Best model: 4.2 — Wider Filters + Dropout + Augmentation + OneCycleLR (50 epochs) → 77.00% val accuracy, 79.30% held-out test accuracy.
Starting from a simple 2-layer CNN at 54.70%, systematic experimentation across five phases revealed several key insights for training on a small (5K sample) CIFAR-10 subset:
-
Architecture matters most. Stacked conv blocks with BatchNorm and GAP (Model 1.3) jumped to 60.90%, and widening filters to 64→128→256 (Model 1.4) pushed it to 64.20% — the two biggest accuracy gains in the entire study. Skip connections (1.5) did not help on this small dataset (detailed analysis here).
-
Traditional regularization alone is insufficient. Weight decay (2.1) and label smoothing (2.2) achieved 59.60% and 61.40% respectively, with large train–val gaps. On a data-starved regime, penalizing weights or softening labels cannot compensate for the lack of data diversity.
-
Dropout is the single most effective regularizer. Adding dropout to the stacked blocks (3.1) collapsed the train–val gap from +34.64% to −0.50% while maintaining 63.60% accuracy — the best-regularized model before augmentation.
-
Data augmentation + longer training unlocks the best performance.

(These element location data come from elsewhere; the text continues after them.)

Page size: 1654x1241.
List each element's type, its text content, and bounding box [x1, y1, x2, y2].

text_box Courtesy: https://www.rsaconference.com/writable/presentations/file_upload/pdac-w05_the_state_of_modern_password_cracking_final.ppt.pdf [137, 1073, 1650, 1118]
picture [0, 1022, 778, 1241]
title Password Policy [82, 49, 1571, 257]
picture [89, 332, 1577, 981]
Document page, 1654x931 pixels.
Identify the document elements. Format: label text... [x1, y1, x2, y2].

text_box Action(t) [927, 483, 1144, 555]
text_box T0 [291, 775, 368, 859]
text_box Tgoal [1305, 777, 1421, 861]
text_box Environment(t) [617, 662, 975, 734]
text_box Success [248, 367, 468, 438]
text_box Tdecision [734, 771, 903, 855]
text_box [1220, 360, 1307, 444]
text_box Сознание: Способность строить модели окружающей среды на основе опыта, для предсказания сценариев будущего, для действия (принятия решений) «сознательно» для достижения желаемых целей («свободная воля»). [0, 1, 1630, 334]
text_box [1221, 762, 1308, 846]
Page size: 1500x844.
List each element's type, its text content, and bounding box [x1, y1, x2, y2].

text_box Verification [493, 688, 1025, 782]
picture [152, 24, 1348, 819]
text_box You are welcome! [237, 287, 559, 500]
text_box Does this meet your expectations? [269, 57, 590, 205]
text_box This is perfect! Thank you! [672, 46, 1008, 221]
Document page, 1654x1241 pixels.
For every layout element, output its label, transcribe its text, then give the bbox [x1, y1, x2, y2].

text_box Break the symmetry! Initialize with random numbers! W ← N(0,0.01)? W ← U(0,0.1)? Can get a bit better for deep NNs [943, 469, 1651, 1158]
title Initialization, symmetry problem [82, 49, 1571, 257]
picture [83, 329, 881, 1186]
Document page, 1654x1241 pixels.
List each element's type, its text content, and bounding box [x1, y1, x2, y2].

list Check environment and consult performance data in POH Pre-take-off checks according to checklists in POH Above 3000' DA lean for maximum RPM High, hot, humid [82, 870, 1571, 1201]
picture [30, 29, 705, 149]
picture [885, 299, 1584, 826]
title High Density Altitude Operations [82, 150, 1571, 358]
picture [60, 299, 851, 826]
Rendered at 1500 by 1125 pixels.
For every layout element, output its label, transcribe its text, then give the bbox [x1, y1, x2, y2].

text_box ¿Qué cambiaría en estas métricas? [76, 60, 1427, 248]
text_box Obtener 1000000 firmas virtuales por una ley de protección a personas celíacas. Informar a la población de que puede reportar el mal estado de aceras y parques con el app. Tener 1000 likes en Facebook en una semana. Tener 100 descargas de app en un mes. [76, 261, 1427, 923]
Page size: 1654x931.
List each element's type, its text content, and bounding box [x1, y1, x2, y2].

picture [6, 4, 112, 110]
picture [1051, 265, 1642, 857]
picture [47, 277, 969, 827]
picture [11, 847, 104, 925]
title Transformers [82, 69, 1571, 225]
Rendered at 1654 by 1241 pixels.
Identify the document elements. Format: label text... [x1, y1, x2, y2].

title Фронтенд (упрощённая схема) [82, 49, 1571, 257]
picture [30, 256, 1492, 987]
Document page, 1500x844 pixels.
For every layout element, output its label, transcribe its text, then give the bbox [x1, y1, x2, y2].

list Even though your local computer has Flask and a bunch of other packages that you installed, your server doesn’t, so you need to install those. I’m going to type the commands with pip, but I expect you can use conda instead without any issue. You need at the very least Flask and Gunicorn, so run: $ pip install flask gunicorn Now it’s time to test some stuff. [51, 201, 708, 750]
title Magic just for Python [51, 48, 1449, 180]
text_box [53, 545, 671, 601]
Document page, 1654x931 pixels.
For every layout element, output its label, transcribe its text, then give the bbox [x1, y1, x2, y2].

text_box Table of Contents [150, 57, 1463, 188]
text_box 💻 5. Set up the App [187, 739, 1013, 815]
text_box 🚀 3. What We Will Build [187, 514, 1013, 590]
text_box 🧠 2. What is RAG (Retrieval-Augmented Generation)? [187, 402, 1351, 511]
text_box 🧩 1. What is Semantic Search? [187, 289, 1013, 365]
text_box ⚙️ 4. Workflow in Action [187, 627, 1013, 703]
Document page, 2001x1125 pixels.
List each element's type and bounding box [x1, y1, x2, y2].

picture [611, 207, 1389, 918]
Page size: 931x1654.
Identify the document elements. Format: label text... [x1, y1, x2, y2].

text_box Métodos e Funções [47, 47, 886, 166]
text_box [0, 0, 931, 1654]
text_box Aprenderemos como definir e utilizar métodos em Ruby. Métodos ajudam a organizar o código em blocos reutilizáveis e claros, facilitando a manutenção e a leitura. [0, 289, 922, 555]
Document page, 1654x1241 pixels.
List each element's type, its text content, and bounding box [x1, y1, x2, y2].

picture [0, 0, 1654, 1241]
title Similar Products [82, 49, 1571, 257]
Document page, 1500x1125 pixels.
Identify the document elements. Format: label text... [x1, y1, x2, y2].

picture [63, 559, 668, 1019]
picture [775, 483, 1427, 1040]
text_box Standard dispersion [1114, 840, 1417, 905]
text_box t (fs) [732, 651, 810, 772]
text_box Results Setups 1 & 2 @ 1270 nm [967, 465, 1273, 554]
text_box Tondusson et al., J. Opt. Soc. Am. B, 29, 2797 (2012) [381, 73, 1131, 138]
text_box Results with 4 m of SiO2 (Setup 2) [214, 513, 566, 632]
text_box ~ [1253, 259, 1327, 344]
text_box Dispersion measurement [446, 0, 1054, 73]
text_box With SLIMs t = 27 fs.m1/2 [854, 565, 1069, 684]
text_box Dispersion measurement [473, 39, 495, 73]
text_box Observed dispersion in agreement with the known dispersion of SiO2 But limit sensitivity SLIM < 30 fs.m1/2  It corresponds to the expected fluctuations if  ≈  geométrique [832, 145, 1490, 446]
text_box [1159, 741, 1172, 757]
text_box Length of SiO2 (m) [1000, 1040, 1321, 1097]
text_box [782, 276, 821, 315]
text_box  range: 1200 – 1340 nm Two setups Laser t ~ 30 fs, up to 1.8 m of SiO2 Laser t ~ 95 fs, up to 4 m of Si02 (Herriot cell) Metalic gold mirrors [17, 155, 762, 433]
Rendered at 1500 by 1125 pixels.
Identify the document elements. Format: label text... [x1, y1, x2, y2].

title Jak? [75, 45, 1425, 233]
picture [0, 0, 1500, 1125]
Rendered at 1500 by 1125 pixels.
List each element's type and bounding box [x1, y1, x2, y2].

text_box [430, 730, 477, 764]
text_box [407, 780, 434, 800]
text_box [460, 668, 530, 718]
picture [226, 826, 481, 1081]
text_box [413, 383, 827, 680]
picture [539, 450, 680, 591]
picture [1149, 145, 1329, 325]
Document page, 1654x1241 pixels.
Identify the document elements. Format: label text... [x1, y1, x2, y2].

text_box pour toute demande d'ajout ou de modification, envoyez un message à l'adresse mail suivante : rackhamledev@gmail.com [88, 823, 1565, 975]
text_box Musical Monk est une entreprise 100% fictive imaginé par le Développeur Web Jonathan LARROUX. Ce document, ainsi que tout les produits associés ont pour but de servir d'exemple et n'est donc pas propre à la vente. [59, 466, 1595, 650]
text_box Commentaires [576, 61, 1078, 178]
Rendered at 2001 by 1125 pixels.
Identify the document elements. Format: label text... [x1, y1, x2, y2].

Augmentation with only 15 epochs (4.1) wasn't enough for convergence (61.80%). Extending to 50 epochs with OneCycleLR (4.2) achieved 77.00% — a +22.30 pp improvement over the baseline and +12.80 pp over the best architecture-only model.
-
Order of operations matters. The progression architecture → regularization → dropout → augmentation → training schedule proved effective. Each phase built on the previous one's gains rather than trying to fix fundamental capacity or generalization issues with the wrong tool.
-
Held-out test set confirms generalization. The final model achieved 79.30% on 9,000 held-out test samples (Val–Test gap of only +0.30%), confirming the model generalizes well beyond the validation set used during development.